Liam Gill
- Born: Liam Bradley Gill 8 June 1992 (age 34) Melbourne, Victoria, Australia
- Height: 1.85 m (6 ft 1 in)
- Weight: 100 kg (16 st; 220 lb)
- School: St Joseph's College, Gregory Terrace

Rugby union career
- Position(s): Flanker, Number 8
- Current team: Ricoh Black Rams

Senior career
- Years: Team / Apps / (Points)
- 2014–15: Brisbane City / 13 / (40)
- 2016–17: Toulon / 29 / (35)
- 2017–2020: Lyon / 60 / (110)
- 2021–2024: NTT Shining Arcs / 30 / (50)
- 2024–: Ricoh Black Rams / 30 / (65)
- Correct as of 21 February 2021

Super Rugby
- Years: Team / Apps / (Points)
- 2011–16: Reds / 76 / (53)
- Correct as of 21 July 2016

International career
- Years: Team / Apps / (Points)
- 2009: Australia Schools / 6
- 2010–12: Australia U20 / 9 / (10)
- 2012–: Australia / 15 / (0)
- Correct as of 17 November 2013

National sevens team
- Years: Team /  / Comps
- 2009–14: Australia /  / 1
- Medal record
Men's rugby sevens
Representing Australia
Commonwealth Games
| Silver medal – second place | 2010 Delhi | Team competition |

= Liam Gill (rugby union) =

Australian rugby union player

Liam Bradley Gill (born 8 June 1992) is a professional rugby union player for Lyon. He was born in Melbourne and lived in the United States before playing junior Rugby in Adelaide for the Old Collegians. His regular playing position is Flanker.

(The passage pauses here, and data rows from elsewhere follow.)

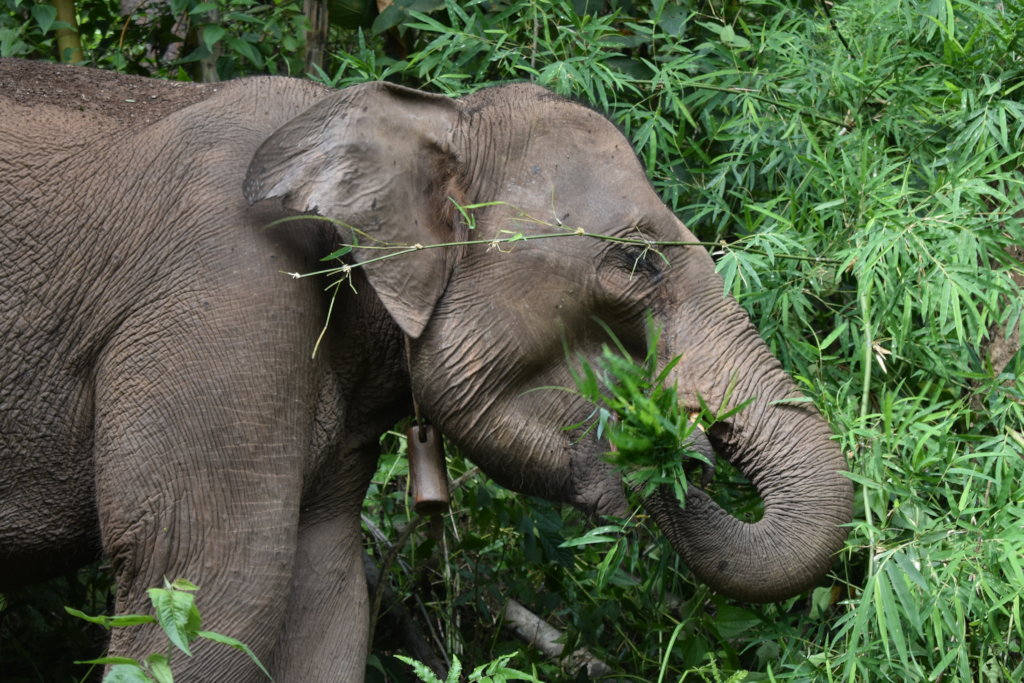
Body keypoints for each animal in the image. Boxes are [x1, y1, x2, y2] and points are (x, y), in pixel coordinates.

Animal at [0, 59, 852, 681]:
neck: (423, 114)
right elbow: (210, 582)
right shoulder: (223, 293)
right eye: (637, 263)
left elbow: (328, 605)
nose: (686, 449)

Gill attended St. Joseph's College, Gregory Terrace, a private school in Brisbane. He was not only captain of the First XV in 2009 but also school vice-captain.

In 2010, he became the youngest ever to player to compete in the IRB Junior World Championship during which his Australian side lost to New Zealand in the final. He was a member of the Australia U20s team that competed in the 2011 IRB Junior World Championship, along with fellow Queenslanders: Joel Faulkner, Tevita Kuridrani, Matt Lucas, Simon Morahan, Eddie Quirk, Siliva Siliva, Dom Shipperley, and Kimami Sitauti. He was named captain of the Australia U20s side that competed in the 2012 IRB Junior World Championship.

In 2012, Gill made his debut for the Australian Rugby Team, the 'Wallabies'. As well as being that year's Australian Under-20 captain, Gill became the 861st player to have represented Australia.